Kilka miesięcy temu zakończyły się Targi Techniki Motoryzacyjnej w Poznaniu. Byli handlowcy, byli właściciele firm, kierownicy serwisów, blacharze samochodowi... – wszyscy oni oglądali urządzenia i maszyny. Ale czy taka wizyta na targach wystarczy do podjęcia decyzji o inwestycji? Czy to wystarczy, żeby nasze pieniądze liczyły się i miały wpływ na nasz sukces?
Handlowiec, któremu zależy tylko i wyłącznie na sprzedaży produktu, zrobi wszystko, aby osiągnąć swój cel. Ale czy zna on zalety danego urządzenia, czy potrafi zademonstrować taką maszynę „w akcji”, pokazać jej możliwości...? Czy będziemy mieli pewność, że nie zainwestujemy naszych pieniędzy w kolejny zakurzony mebel?
Zarobić pieniądze jest dziś bardzo trudno, a jeszcze trudniej dobrze je wydać. Dlatego zachęcam nie tylko do zwiedzania targów, ale i do korzystania z Internetu. Uważam jednak, że najważniejsze to dotknąć maszynę/urządzenie, zobaczyć ją w czasie pracy – samemu przekonać się, ile czasu zajmuje przygotowanie jej do naprawy, nim rzeczywiście naprawę tę zaczniemy. Ile aut możemy naprawić w ciągu 8 godzin? Jak ten czas przełoży się na pieniądze?
Inwestując w wyposażenie warsztatu, staramy się wydać jak najmniej pieniędzy, co potem odbija nam się czkawką przez całe lata. Uważam, że trzeba to podkreślić: nie zawsze cena jest najważniejsza.
Nasza firma organizuje seminaria, których uczestnicy poznają objęte naszą ofertą urządzenia i maszyny. Ponieważ spotkania te są dopełnieniem „suchej” informacji o produkcie, są one bezpłatne. Innymi słowy, nasz klient nie pozostaje po zakupie bez opieki.
Podczas Targów Techniki Motoryzacyjnej w Poznaniu pokazywałem Państwu Autorobota B20+. Była to premiera. Obecnie firma Autorobot wprowadza model Autorobota B10, który jest początkiem nowej, modułowej serii.

(Zadanie 1) Streść w dwóch zdaniach tekst o inwestowaniu w wyposażenie warsztatu.
(Zadanie 2)
Odpowiedz krótko na pytania do tekstu o inwestowaniu w wyposażenie warsztatu:
(a) W jakim mieście odbyły się Targi Techniki Motoryzacyjnej?
(b) Ile płacą uczestnicy seminariów organizowanych przez firmę autora?
(c) Jaki model wprowadza obecnie firma Autorobot?
(Zadanie 3) Wypisz wszystkie grupy osób, które według tekstu o inwestowaniu w wyposażenie warsztatu były na Targach Techniki Motoryzacyjnej.

(Wiersze danych)
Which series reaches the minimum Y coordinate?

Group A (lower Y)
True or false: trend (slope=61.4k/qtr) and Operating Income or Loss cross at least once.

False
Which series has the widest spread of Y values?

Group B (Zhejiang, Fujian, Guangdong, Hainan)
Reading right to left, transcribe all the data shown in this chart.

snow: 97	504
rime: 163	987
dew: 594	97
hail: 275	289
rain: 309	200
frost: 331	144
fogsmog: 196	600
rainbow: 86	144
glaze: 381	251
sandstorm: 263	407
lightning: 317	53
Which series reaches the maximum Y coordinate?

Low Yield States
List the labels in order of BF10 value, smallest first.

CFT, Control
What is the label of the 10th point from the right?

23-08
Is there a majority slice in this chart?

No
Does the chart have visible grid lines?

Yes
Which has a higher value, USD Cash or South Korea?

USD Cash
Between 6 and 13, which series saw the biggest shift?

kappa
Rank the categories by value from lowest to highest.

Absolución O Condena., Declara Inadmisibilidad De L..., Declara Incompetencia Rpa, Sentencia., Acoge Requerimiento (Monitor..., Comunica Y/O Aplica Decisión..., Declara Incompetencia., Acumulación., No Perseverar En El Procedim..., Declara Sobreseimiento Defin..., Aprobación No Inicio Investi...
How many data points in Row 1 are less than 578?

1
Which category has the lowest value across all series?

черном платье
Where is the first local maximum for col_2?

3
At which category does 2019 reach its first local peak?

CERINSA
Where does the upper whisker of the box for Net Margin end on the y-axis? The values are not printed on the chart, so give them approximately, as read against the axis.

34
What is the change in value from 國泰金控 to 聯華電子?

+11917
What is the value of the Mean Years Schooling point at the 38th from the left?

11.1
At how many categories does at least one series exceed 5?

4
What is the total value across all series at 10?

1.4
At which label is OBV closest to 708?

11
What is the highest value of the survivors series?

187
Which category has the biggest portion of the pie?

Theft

(Odpowiedź 1) Przed zakupem maszyn do warsztatu nie wystarczy wizyta na targach czy rozmowa z handlowcem, trzeba samemu dotknąć urządzenia i zobaczyć je w pracy, bo nie zawsze cena jest najważniejsza. Firma autora organizuje bezpłatne seminaria o oferowanych urządzeniach, a po premierze Autorobota B20+ na targach w Poznaniu firma Autorobot wprowadza model B10, początek nowej, modułowej serii.

(Odpowiedź 2)
(a) W Poznaniu.
(b) Nic, seminaria są bezpłatne.
(c) Autorobota B10.

(Odpowiedź 3) handlowcy, właściciele firm, kierownicy serwisów, blacharze samochodowi